Public Sector Pension Investments bought Northfield in 2016, looking to run this energy resale model here in the US until 2072. This portends the ultimate long, slow death for a crippled Connecticut River ecosystem.
It ran for decades on the bloated power produced by the long-shuttered Vermont Yankee Nuclear Power Plant. Now a gas guzzler, this July 25th he sucked up the river with 73% natural gas that affects the climate, by far the main fuel of the ISO-New England network that day. On August 1, 2022, this four-state fluvial ecosystem ran 69% natural gas, with another 23% imported nuclear. Like a Roadrunner cartoon gone wrong, Coyote’s deadlift anvil is propelled by massive net power. Here a living river is sacrificed for a dead weight.
Northfield’s turbines are fed from the river at 15,000 cubic feet per second, killing everything the vortex catches, from tiny fish eggs to full-sized fish of 24 species.

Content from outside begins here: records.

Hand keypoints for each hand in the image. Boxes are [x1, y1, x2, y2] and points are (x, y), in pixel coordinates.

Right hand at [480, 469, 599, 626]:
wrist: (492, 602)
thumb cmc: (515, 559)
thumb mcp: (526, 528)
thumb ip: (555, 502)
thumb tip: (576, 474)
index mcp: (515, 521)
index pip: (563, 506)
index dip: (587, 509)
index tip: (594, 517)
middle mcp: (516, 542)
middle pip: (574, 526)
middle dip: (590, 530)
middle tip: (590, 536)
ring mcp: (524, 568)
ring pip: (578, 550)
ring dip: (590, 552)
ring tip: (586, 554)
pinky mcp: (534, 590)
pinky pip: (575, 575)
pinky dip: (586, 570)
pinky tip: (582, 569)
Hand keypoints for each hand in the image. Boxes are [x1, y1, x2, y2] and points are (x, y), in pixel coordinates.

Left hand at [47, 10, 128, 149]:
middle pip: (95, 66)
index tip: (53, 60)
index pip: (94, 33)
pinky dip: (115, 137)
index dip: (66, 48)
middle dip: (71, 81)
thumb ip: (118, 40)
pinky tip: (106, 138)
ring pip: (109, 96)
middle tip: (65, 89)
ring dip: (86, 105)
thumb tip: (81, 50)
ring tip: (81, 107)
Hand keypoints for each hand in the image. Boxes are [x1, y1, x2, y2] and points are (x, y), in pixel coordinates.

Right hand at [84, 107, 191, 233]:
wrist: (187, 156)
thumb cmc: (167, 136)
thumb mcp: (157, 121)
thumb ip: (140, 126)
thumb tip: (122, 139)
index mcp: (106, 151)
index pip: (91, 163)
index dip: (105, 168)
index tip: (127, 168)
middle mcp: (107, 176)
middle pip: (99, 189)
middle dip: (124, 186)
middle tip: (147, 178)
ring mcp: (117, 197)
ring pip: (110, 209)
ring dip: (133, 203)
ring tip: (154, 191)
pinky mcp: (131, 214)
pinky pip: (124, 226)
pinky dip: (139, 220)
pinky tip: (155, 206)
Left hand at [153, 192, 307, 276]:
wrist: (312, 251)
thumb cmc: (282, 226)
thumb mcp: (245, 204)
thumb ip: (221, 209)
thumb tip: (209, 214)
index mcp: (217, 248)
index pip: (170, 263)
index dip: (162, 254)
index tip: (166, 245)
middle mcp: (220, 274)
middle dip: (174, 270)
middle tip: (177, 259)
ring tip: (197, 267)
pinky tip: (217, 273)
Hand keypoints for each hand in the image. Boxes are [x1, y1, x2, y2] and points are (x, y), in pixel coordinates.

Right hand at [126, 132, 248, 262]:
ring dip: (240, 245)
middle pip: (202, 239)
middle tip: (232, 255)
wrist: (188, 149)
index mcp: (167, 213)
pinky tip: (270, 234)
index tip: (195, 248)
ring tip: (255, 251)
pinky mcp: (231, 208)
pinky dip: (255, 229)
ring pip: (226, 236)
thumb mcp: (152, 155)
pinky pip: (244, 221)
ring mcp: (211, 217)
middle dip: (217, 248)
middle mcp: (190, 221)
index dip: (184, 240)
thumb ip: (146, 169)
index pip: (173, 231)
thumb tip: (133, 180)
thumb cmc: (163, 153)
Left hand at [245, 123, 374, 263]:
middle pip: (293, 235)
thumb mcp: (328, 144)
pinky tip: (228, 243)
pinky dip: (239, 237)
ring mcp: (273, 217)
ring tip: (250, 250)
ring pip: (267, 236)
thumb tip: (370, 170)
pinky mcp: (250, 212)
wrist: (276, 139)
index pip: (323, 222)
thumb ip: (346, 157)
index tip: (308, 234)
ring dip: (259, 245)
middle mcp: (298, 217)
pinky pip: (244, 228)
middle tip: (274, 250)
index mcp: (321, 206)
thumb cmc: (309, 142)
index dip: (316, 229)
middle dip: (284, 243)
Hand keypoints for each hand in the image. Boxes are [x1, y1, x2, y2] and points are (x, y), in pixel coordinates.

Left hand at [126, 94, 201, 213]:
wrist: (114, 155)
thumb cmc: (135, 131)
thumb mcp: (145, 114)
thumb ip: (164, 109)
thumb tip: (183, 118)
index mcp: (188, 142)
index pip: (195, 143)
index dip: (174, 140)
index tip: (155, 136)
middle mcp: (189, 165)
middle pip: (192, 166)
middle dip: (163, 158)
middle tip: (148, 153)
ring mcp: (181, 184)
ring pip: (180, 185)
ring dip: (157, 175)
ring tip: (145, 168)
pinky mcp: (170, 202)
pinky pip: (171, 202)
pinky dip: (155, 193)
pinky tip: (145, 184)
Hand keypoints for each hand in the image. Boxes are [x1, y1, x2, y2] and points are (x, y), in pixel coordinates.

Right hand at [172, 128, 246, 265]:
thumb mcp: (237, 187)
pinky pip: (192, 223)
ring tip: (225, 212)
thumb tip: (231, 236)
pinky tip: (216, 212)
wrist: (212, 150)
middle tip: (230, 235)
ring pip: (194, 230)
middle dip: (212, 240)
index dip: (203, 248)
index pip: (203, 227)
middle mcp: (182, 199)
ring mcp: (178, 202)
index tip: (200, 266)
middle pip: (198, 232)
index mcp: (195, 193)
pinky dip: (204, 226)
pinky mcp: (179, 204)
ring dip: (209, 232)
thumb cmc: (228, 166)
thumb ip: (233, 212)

Imagine seven three-bedroom houses filled with aquatic life. Now imagine them all wiped out simultaneously: seven vacuumed up per second, for hours and hours.
Studies of Northfield’s annual turbine carnage have either failed or proved woefully inadequate. Its annual toll is conservatively believed to be in the hundreds of millions. A federal study estimated that more than 2 million American alfalfa juveniles and 10 million eggs and larvae die in one season.
This direct death machine has now operated at the heart of an ecosystem for half a century, “decarbonizing” Connecticut’s aquatic life since 1972. Northfield is not an energy storage solution. Licensing their continued life-long pursuit of this region’s key planetary cooling artery will only add to their legacy of intergenerational environmental crimes.